**Instructions for the task:** In the text below on benefit fraud and tax evasion, reproduce verbatim the passage that begins with the words containing "The decision of" and ends with "they are doing.".

**Text under study:**
The decision of the Sun to hone in on benefit fraud is an odd one. If, as they suggest, the £1.2 billion a year lost to deliberate fraud is ‘crippling the country’, then tax evasion, which costs the treasury over ten times that, must be outright killing it.

The annual fraud indicator (pdf) estimates a £15 billion loss through tax fraud – deliberate underpayment of taxes. And rather than their targets being people who are ill-placed to defend themselves against accusations, the archetypal tax evader is Conrad Black – rich, above the law, and with full knowledge of what they are doing.

But that’s the low end of the estimate. The Tax Justice Network reported that almost £70 billion were lost to what they call the ‘shadow economy’.

And when you count tax evasion – which includes everything from companies having PO box offices in the Cayman Islands to individuals, from leading businessmen to top-tier politicians, paying themselves as companies – the difference becomes staggering. The TJN estimate over £120 billion of taxes are undercollected through evasion and avoidance annually.

Dataset records:
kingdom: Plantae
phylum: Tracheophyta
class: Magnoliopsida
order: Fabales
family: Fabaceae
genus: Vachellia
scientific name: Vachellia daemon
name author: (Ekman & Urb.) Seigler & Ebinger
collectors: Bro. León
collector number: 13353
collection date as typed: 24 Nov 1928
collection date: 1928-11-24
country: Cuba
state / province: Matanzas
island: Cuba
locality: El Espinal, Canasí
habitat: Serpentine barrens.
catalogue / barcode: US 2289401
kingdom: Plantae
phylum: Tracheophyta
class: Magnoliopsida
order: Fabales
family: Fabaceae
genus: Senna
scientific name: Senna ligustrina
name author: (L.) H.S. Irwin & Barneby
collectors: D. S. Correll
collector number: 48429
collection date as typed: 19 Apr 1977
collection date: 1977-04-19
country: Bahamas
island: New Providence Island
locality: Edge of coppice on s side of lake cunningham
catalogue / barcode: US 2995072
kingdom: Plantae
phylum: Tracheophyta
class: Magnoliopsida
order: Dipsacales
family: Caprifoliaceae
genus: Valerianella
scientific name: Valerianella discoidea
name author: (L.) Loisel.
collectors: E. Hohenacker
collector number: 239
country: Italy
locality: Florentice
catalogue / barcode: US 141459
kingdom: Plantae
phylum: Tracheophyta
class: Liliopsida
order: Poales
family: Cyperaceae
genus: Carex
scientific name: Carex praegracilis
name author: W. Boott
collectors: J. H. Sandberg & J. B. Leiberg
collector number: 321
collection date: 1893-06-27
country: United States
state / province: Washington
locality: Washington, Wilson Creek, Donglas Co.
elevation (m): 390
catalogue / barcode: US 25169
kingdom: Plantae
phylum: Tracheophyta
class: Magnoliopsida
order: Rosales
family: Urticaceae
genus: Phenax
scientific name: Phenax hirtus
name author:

**Task response:**
The decision of the Sun to hone in on benefit fraud is an odd one. If, as they suggest, the £1.2 billion a year lost to deliberate fraud is ‘crippling the country’, then tax evasion, which costs the treasury over ten times that, must be outright killing it.

The annual fraud indicator (pdf) estimates a £15 billion loss through tax fraud – deliberate underpayment of taxes. And rather than their targets being people who are ill-placed to defend themselves against accusations, the archetypal tax evader is Conrad Black – rich, above the law, and with full knowledge of what they are doing.